### About this task
Below are the records; copy out every line that holds the word "left".

### Source information
○ ○ ○ ○ ○

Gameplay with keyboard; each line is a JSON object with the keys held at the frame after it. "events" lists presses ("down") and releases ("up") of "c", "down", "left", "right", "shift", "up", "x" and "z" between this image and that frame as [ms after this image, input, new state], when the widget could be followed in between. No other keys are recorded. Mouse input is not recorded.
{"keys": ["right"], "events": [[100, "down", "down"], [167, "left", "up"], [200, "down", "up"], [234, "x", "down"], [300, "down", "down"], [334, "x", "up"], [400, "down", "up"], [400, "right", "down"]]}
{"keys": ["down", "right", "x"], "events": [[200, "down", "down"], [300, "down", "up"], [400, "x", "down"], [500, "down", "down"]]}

○ ○ ○ ○ ○

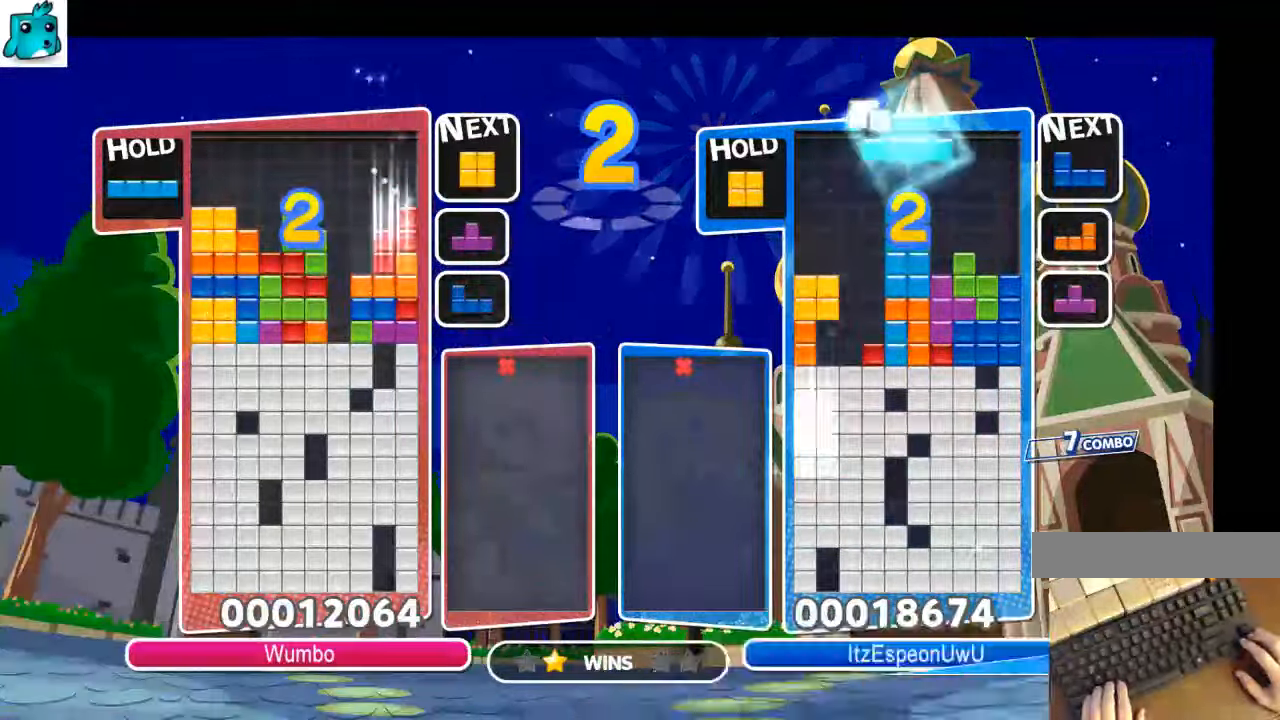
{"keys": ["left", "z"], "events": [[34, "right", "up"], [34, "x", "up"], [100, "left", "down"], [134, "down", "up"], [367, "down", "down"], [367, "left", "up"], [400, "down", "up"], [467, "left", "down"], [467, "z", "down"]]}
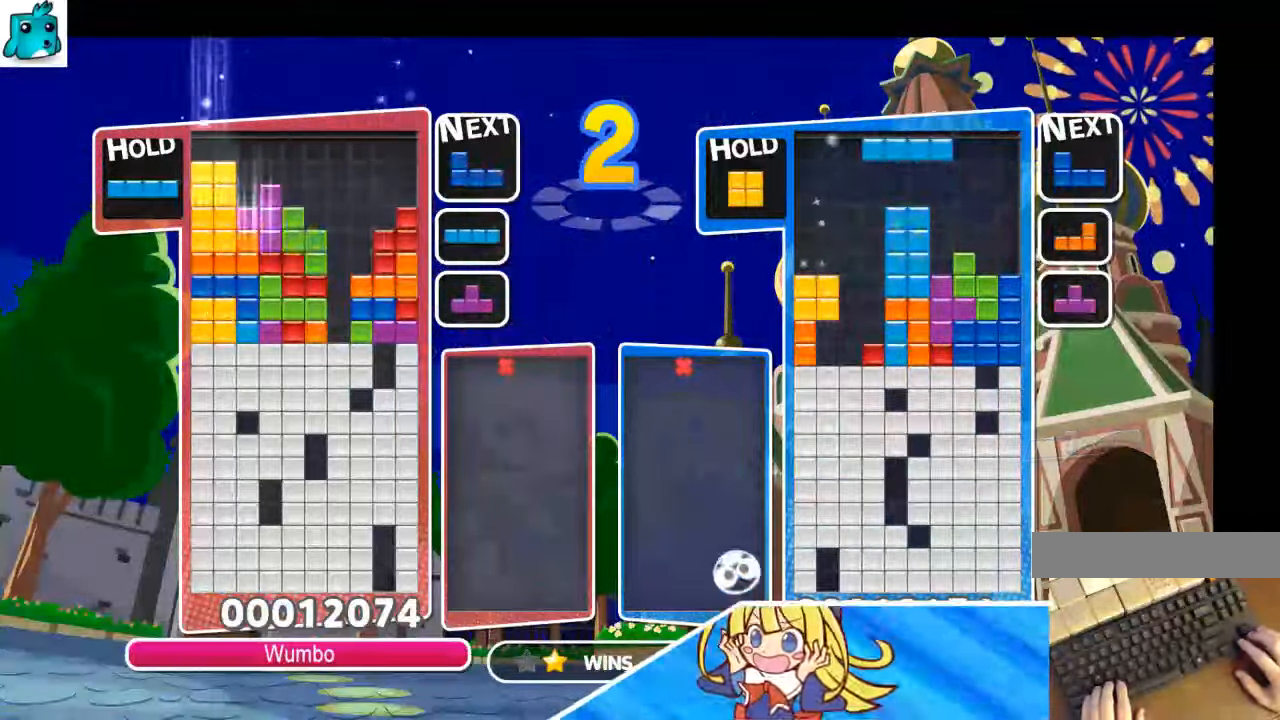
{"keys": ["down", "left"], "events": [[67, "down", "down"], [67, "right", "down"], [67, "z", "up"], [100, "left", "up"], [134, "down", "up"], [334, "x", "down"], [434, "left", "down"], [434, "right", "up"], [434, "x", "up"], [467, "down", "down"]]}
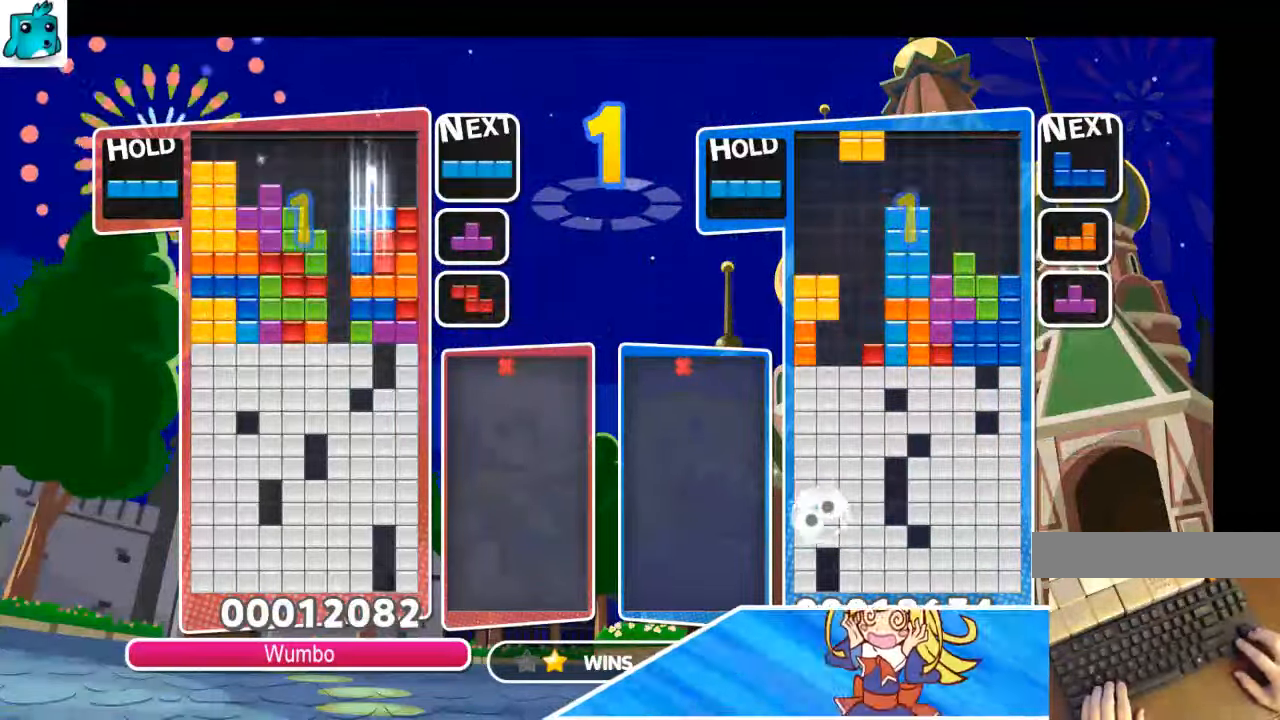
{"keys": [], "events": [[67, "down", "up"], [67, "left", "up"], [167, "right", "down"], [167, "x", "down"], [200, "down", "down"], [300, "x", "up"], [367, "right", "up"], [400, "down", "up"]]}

○ ○ ○ ○ ○

### Written answer
Gameplay with keyboard; each line is a JSON object with the keys held at the frame after it. "events" lists presses ("down") and releases ("up") of "c", "down", "left", "right", "shift", "up", "x" and "z" between this image and that frame as [ms after this image, input, new state], when the widget could be followed in between. No other keys are recorded. Mouse input is not recorded.
{"keys": ["right"], "events": [[100, "down", "down"], [167, "left", "up"], [200, "down", "up"], [234, "x", "down"], [300, "down", "down"], [334, "x", "up"], [400, "down", "up"], [400, "right", "down"]]}
{"keys": ["left", "z"], "events": [[34, "right", "up"], [34, "x", "up"], [100, "left", "down"], [134, "down", "up"], [367, "down", "down"], [367, "left", "up"], [400, "down", "up"], [467, "left", "down"], [467, "z", "down"]]}
{"keys": ["down", "left"], "events": [[67, "down", "down"], [67, "right", "down"], [67, "z", "up"], [100, "left", "up"], [134, "down", "up"], [334, "x", "down"], [434, "left", "down"], [434, "right", "up"], [434, "x", "up"], [467, "down", "down"]]}
{"keys": [], "events": [[67, "down", "up"], [67, "left", "up"], [167, "right", "down"], [167, "x", "down"], [200, "down", "down"], [300, "x", "up"], [367, "right", "up"], [400, "down", "up"]]}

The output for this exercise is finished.